The pipeline consists of three NaisJobs sharing the same Docker image, differentiated by the command field in each manifest.
[Every cluster] [prod-gcp only]
┌─────────────────────┐ ┌──────────────────────┐
│ collect (04:13) │──► Kafka topic ──► │ persist (04:43) │
│ Kubernetes API │ nais.dataproduct- │ → BigQuery │
│ → App/Topic/SQL │ apps │ nais-prod-b6f2. │
└─────────────────────┘ │ dataproduct_apps │
└──────────────────────┘
[prod-gcp only]
┌─────────────────────┐
│ topics (03:45) │──► Kafka topic (compacted)
│ Kubernetes API │ nais.dataproduct-apps-topics
│ → Topic CRDs │
└─────────────────────┘
| Job | Clusters |
|---|---|
dataproduct-apps-collect |
All (dev-gcp, prod-gcp, dev-fss, prod-fss) |
dataproduct-apps-persist |
prod-gcp only |
dataproduct-apps-topics |
prod-gcp only |
Both Kafka topics live on the nav-infrastructure pool.
The dataproduct-apps topic uses delete cleanup with 1-week retention; dataproduct-apps-topics is compacted with 6-hour retention.
The collector runs in every cluster but behaves differently depending on whether it is running in a GCP cluster (dev-gcp, prod-gcp) or an FSS/on-prem cluster (dev-fss, prod-fss).
FSS clusters only publish to Kafka — they never write to BigQuery directly.
| GCP clusters | FSS clusters | |
|---|---|---|
| GCP credentials | Workload Identity (automatic) | Service account secret mounted |
| SQL instances | Collected | Skipped |
| Topic cluster lookup | Own cluster | Rewrites -fss → -gcp |
| BigQuery writes | Yes (persist job in prod-gcp) |
No |
Run linter and tests:
mise run lint
mise run testRun integration tests (requires Docker):
docker compose up -d
mise run integration-testAlternatively, run directly with uv:
uv run ruff check . && uv run ruff format --check .
uv run pytest
uv run pytest --run-integration # after docker compose up -dFor local development against a real cluster, start a kubectl proxy on localhost:8001 — the k8s client will pick it up automatically when not running inside a cluster.
Adding a new field to the resulting data product in Metabase can be an adventure.
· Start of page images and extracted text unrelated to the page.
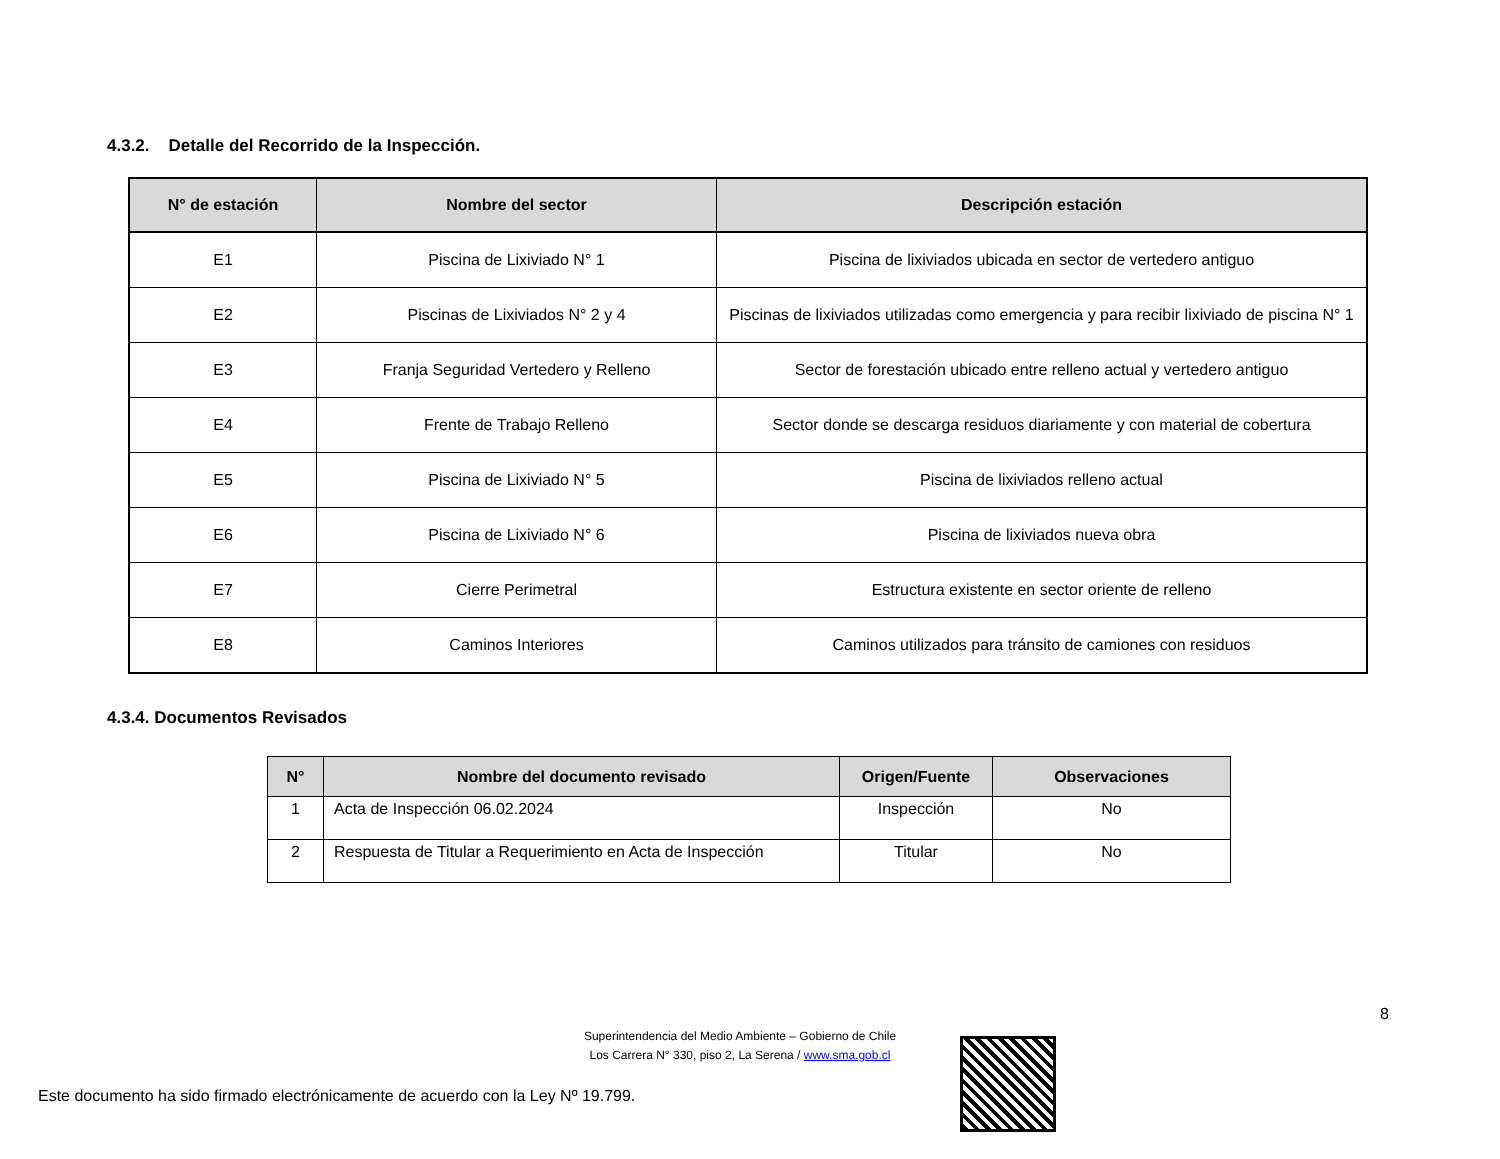4.3.2. Detalle del Recorrido de la Inspección.
| N° de estación | Nombre del sector | Descripción estación |
| --- | --- | --- |
| E1 | Piscina de Lixiviado N° 1 | Piscina de lixiviados ubicada en sector de vertedero antiguo |
| E2 | Piscinas de Lixiviados N° 2 y 4 | Piscinas de lixiviados utilizadas como emergencia y para recibir lixiviado de piscina N° 1 |
| E3 | Franja Seguridad Vertedero y Relleno | Sector de forestación ubicado entre relleno actual y vertedero antiguo |
| E4 | Frente de Trabajo Relleno | Sector donde se descarga residuos diariamente y con material de cobertura |
| E5 | Piscina de Lixiviado N° 5 | Piscina de lixiviados relleno actual |
| E6 | Piscina de Lixiviado N° 6 | Piscina de lixiviados nueva obra |
| E7 | Cierre Perimetral | Estructura existente en sector oriente de relleno |
| E8 | Caminos Interiores | Caminos utilizados para tránsito de camiones con residuos |
4.3.4. Documentos Revisados
| N° | Nombre del documento revisado | Origen/Fuente | Observaciones |
| --- | --- | --- | --- |
| 1 | Acta de Inspección 06.02.2024 | Inspección | No |
| 2 | Respuesta de Titular a Requerimiento en Acta de Inspección | Titular | No |
8
Superintendencia del Medio Ambiente – Gobierno de Chile
Los Carrera N° 330, piso 2, La Serena / www.sma.gob.cl
Este documento ha sido firmado electrónicamente de acuerdo con la Ley Nº 19.799.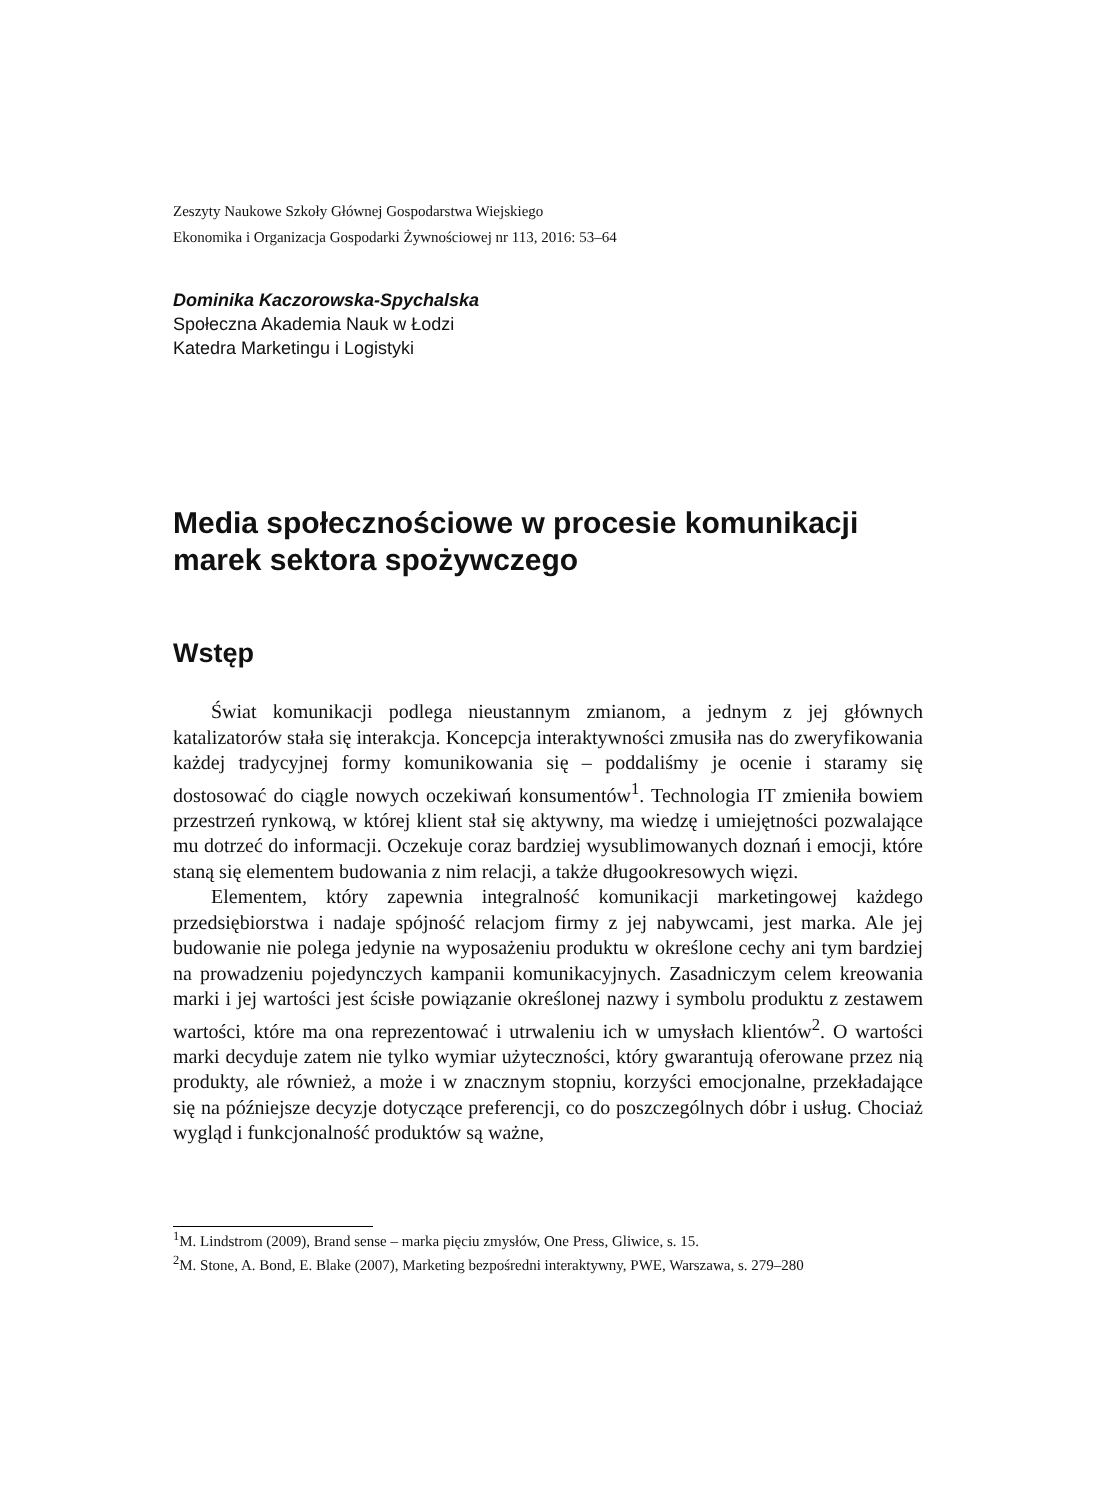Zeszyty Naukowe Szkoły Głównej Gospodarstwa Wiejskiego
Ekonomika i Organizacja Gospodarki Żywnościowej nr 113, 2016: 53–64
Dominika Kaczorowska-Spychalska
Społeczna Akademia Nauk w Łodzi
Katedra Marketingu i Logistyki
Media społecznościowe w procesie komunikacji marek sektora spożywczego
Wstęp
Świat komunikacji podlega nieustannym zmianom, a jednym z jej głównych katalizatorów stała się interakcja. Koncepcja interaktywności zmusiła nas do zweryfikowania każdej tradycyjnej formy komunikowania się – poddaliśmy je ocenie i staramy się dostosować do ciągle nowych oczekiwań konsumentów<sup>1</sup>. Technologia IT zmieniła bowiem przestrzeń rynkową, w której klient stał się aktywny, ma wiedzę i umiejętności pozwalające mu dotrzeć do informacji. Oczekuje coraz bardziej wysublimowanych doznań i emocji, które staną się elementem budowania z nim relacji, a także długookresowych więzi.
Elementem, który zapewnia integralność komunikacji marketingowej każdego przedsiębiorstwa i nadaje spójność relacjom firmy z jej nabywcami, jest marka. Ale jej budowanie nie polega jedynie na wyposażeniu produktu w określone cechy ani tym bardziej na prowadzeniu pojedynczych kampanii komunikacyjnych. Zasadniczym celem kreowania marki i jej wartości jest ścisłe powiązanie określonej nazwy i symbolu produktu z zestawem wartości, które ma ona reprezentować i utrwaleniu ich w umysłach klientów<sup>2</sup>. O wartości marki decyduje zatem nie tylko wymiar użyteczności, który gwarantują oferowane przez nią produkty, ale również, a może i w znacznym stopniu, korzyści emocjonalne, przekładające się na późniejsze decyzje dotyczące preferencji, co do poszczególnych dóbr i usług. Chociaż wygląd i funkcjonalność produktów są ważne,
<sup>1</sup> M. Lindstrom (2009), Brand sense – marka pięciu zmysłów, One Press, Gliwice, s. 15.
<sup>2</sup> M. Stone, A. Bond, E. Blake (2007), Marketing bezpośredni interaktywny, PWE, Warszawa, s. 279–280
Here are the steps to add a new field to the resulting data product:
- Add the new field in
model.py,persist.pyand corresponding logic incollect.pyand tests intests/directory - Add the new field in BigQuery table
nais-prod-b6f2.dataproduct_apps.appsin Google Cloud Console- Update the view query for
nais-prod-b6f2.dataproduct_apps.uniqueto include the new field
- Update the view query for
- Trigger
Sync Database Schemain Metabase to update the data product schema (needs admin access)